_OBJETIVO DO EXERCÍCIO_
Transcreva sem alterações o trecho do texto sobre enfezamentos no milho, apresentado abaixo, que começa com as palavras "Esse manejo serve" e termina com "plantio da região.".

_TEXTO FORNECIDO_
Medidas para minimizar as perdas com enfezamentos

A seguir vamos listar um conjunto de medidas para minimizar as perdas com enfezamentos nas lavouras de milho.

Manejo de plantas voluntárias (tigueras)

O milho é a única espécie capaz de hospedar a praga e os molicutes. A eliminação do milho voluntário nas lavouras de soja é crucial para não criar as chamadas “pontes verdes”.

Esse manejo serve para evitar as perdas de grãos de milho na colheita e as aplicações de graminicidas para o controle dos fluxos de germinação do milho.

Época de semeadura

Os primeiros plantios da safrinha têm uma forte tendência de sofrerem mais com a alta pressão de cigarrinhas infectadas oriunda de cultivos de verão, silagem e áreas irrigadas da região.

A cigarrinha prefere se alimentar e realizar posturas em plantas mais novas e áreas de milho. Como se trata de um inseto com alta mobilidade e dispersão, o aparecimento da cigarrinha ocorre à medida que são semeadas as lavouras, ocasionando um efeito de diluição nas lavouras de fechamento de plantio.

Assim, caso o agricultor utilize um híbrido mais suscetível aos molicutes, deve semeá-lo nas últimas janelas de plantio da região.

Tolerância genética de híbridos

Nos últimos anos a seleção de novos híbridos têm dado grande foco na tolerância genética aos molicutes. Os novos lançamentos já contemplam genótipos de boa tolerância e adaptados às regiões produtoras. Porém, não devemos delegar toda a responsabilidade de manejo somente à tolerância genética.

Conforme a pressão da praga, tempo de alimentação e da carga demolicute, um híbrido que foi tolerante em uma safra, pode não ser na próxima. Por isso, a necessidade de adotar medidas integradas de manejo. A seguir listamos alguns híbridos com mais e menos tolerância aos molicutes.

_DADOS DISPONÍVEIS_
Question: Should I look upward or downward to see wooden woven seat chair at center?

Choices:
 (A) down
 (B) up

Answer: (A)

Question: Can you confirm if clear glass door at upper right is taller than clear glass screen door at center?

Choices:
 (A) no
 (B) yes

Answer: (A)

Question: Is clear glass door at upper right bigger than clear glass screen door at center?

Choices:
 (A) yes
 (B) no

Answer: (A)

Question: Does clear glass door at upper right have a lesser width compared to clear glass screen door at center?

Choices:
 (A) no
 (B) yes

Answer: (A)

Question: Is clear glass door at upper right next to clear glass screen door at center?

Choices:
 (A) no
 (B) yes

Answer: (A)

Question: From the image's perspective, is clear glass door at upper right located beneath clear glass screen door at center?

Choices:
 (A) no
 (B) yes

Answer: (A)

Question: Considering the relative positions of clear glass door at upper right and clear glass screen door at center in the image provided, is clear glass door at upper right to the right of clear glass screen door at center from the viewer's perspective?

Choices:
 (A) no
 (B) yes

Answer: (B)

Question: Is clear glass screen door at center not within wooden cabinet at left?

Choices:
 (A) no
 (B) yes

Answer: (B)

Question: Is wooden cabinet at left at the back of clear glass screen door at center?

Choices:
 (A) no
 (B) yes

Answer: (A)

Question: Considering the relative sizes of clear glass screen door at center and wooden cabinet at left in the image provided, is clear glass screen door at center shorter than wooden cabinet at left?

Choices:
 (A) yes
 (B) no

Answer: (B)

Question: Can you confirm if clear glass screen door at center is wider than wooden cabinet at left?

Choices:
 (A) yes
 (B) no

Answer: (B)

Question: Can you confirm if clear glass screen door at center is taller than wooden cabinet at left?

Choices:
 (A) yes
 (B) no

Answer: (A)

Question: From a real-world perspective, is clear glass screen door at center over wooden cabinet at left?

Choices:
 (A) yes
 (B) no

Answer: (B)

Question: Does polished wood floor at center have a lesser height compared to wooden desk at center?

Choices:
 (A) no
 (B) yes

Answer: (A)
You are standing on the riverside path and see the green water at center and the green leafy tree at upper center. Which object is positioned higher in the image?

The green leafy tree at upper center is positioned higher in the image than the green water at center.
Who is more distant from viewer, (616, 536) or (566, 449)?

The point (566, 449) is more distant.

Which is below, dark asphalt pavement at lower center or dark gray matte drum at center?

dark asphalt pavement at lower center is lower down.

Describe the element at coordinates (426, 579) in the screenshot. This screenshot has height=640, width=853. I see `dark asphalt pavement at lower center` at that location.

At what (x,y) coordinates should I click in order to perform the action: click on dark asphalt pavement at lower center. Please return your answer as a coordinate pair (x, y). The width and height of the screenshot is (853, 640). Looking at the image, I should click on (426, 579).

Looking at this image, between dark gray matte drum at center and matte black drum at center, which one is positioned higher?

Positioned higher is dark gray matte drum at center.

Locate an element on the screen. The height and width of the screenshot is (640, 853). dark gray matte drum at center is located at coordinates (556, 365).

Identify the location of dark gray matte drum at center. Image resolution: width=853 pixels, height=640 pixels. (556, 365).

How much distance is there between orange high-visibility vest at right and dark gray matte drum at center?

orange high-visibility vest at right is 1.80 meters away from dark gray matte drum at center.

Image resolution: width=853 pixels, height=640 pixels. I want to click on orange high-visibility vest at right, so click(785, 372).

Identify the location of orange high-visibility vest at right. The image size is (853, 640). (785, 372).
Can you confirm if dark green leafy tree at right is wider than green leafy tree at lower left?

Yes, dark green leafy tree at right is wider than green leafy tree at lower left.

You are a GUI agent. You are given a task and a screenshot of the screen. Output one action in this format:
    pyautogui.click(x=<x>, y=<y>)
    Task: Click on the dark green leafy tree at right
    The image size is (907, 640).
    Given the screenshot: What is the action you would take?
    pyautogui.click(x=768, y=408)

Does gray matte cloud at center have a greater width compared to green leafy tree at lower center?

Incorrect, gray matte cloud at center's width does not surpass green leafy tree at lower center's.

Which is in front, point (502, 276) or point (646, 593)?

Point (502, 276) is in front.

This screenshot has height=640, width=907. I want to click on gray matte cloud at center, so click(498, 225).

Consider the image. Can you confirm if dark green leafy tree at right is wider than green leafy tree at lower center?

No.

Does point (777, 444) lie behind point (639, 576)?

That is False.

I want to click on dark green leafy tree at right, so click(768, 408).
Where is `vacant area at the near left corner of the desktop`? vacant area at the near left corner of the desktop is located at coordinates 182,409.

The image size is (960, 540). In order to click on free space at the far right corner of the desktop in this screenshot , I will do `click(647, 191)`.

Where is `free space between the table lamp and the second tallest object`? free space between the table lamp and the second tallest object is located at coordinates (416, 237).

_RESOLUÇÃO DO PROBLEMA_
Esse manejo serve para evitar as perdas de grãos de milho na colheita e as aplicações de graminicidas para o controle dos fluxos de germinação do milho.

Época de semeadura

Os primeiros plantios da safrinha têm uma forte tendência de sofrerem mais com a alta pressão de cigarrinhas infectadas oriunda de cultivos de verão, silagem e áreas irrigadas da região.

A cigarrinha prefere se alimentar e realizar posturas em plantas mais novas e áreas de milho. Como se trata de um inseto com alta mobilidade e dispersão, o aparecimento da cigarrinha ocorre à medida que são semeadas as lavouras, ocasionando um efeito de diluição nas lavouras de fechamento de plantio.

Assim, caso o agricultor utilize um híbrido mais suscetível aos molicutes, deve semeá-lo nas últimas janelas de plantio da região.